== Data in this exercise ==
BEGIN
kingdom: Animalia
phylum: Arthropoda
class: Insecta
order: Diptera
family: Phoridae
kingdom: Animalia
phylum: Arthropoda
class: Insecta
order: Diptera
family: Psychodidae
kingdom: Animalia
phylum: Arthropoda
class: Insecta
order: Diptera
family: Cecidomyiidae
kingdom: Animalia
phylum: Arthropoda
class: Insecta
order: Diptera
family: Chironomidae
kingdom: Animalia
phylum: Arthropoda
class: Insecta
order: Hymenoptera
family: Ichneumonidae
END
BEGIN
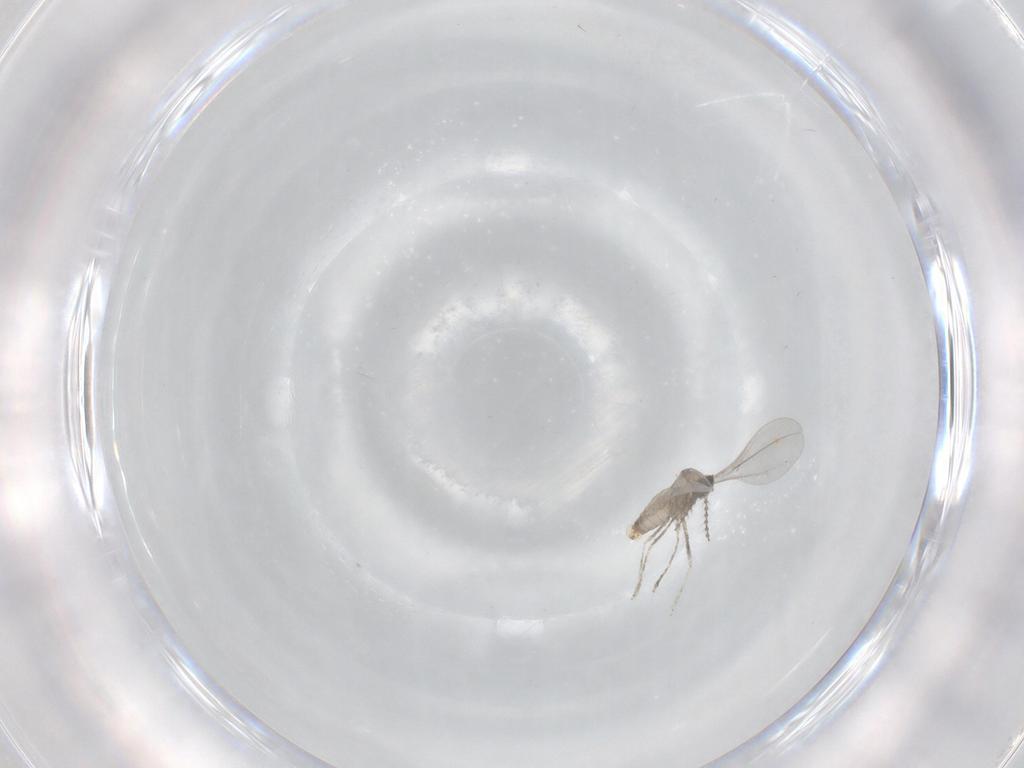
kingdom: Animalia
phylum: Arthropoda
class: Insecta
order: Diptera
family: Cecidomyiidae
END
== Exercise task ==
Rewrite only the data from the line with "family: Psychodidae" to the line with "order: Hymenoptera", changing every "phylum" to "division" and keeping all else the same.

== Answer to the task ==
family: Psychodidae
kingdom: Animalia
division: Arthropoda
class: Insecta
order: Diptera
family: Cecidomyiidae
kingdom: Animalia
division: Arthropoda
class: Insecta
order: Diptera
family: Chironomidae
kingdom: Animalia
division: Arthropoda
class: Insecta
order: Hymenoptera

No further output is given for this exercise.